Descobri que por muitos anos eu mesmo carregava um orgulho e preconceito irracionais contra meu trabalho. Obviamente que não foi uma postura gratuita, senão patrocinada pela minha covardia em ceder ao preconceito social fomentado por versões equivocadas e maldosas de vários segmentos irresponsáveis da mídia e pela própria falta de consciência de uma parcela da população que não sabe ainda se adequar ao inevitável princípio da coletividade. Em minhas incursões na direção de minha própria interioridade, essa jornada árdua tecnicamente definida como depressão, redescobri meu lugar no mundo e meu papel como agente transformador e responsável pela minha existência no mundo. Não bastava lamentar as injustiças, as calúnias, a falta de respeito e muito menos fazer ouvido de mercador. Algo estava errado com o mundo, mas algo estava errado comigo mesmo. Aos poucos fui percebendo que estava barganhando com o mundo minhas convicções e minha consciência. Chega o momento do insight e da transgressão do escravo que não sabe que sabe que é livre e que seu senhorio que não sabe que sabe que não é senhor coisa nenhuma. Foi necessário sentar-me diante da própria morte e dela absorver algumas lições importantes e imprescindíveis para a vida. Talvez, a principal delas é que não somos nada senão um sopro, um grão mínimo na ampulheta do tempo que irremediavelmente escorre pelo vidro transparente da vida até passar pela garganta afunilada da morte e despenca imóvel sobre outros grãos que por ali também passaram, aconchegados num cemitério de cinzas e nada mais. Chega o momento em que damos um basta a tudo e se há uma centelha de luz, de consciência tranquila e ética pode haver também um pouco de esperança de que um fogo queime a palha seca da inércia, elevando-nos na postura de guerreiros que lutam em favor do próprio bem e do bem alheio.

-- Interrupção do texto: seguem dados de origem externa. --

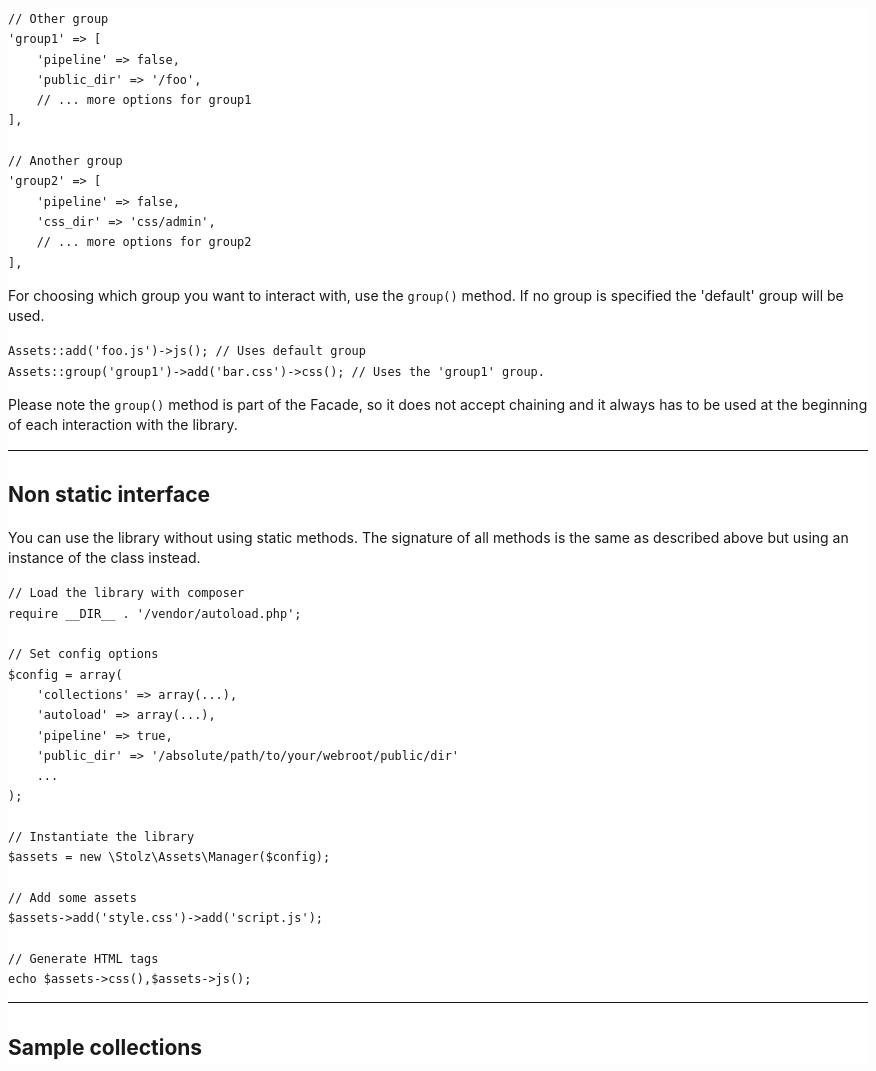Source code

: 	// Other group
	'group1' => [
		'pipeline' => false,
		'public_dir' => '/foo',
		// ... more options for group1
	],

	// Another group
	'group2' => [
		'pipeline' => false,
		'css_dir' => 'css/admin',
		// ... more options for group2
	],

For choosing which group you want to interact with, use the `group()` method. If no group is specified the 'default' group will be used.

	Assets::add('foo.js')->js(); // Uses default group
	Assets::group('group1')->add('bar.css')->css(); // Uses the 'group1' group.

Please note the `group()` method is part of the Facade, so it does not accept chaining and it always has to be used at the beginning of each interaction with the library.

----

<a id="nonstatic"></a>
## Non static interface

You can use the library without using static methods. The signature of all methods is the same as described above but using an instance of the class instead.

	// Load the library with composer
	require __DIR__ . '/vendor/autoload.php';

	// Set config options
	$config = array(
		'collections' => array(...),
		'autoload' => array(...),
		'pipeline' => true,
		'public_dir' => '/absolute/path/to/your/webroot/public/dir'
		...
	);

	// Instantiate the library
	$assets = new \Stolz\Assets\Manager($config);

	// Add some assets
	$assets->add('style.css')->add('script.js');

	// Generate HTML tags
	echo $assets->css(),$assets->js();

----

<a id="samples"></a>
## Sample collections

Hoje não me importa mais o que eu seja na vida como forma de apropriação da necessidade de auto-afirmação no mundo. Importa ser qualquer coisa, pois importa essencialmente a postura do Ser que prescinde de qualquer forma de posse temporal como projeção, seja de status, poder, prestígio social. Qualquer homem que vive uma vida plena e consciente de que todo o seu tempo disponível é precioso, que não se permite negociar com as configurações impostas por quaisquer convenções sociais, tem consciência do poder de sua influência no mundo, seja um Juiz ou seja um Gari. Se nós soubermos que verdadeiramente podemos ser servos uns dos outros, nossa vida laboral se tornará mais amena.
Toda nossa relação com quaisquer instituições ou quaisquer sistemas é sempre extremamente precária, pois depende, sobretudo, da postura que assumimos perante os desafios da vida como ela se nos apresenta, seja qual forma for. No final das contas, a responsabilidade é sempre nossa, individual, em assumir uma postura de pedinte, mercenário ou guerreiro.
Memento Mori: "Lembre-se, um dia você vai morrer".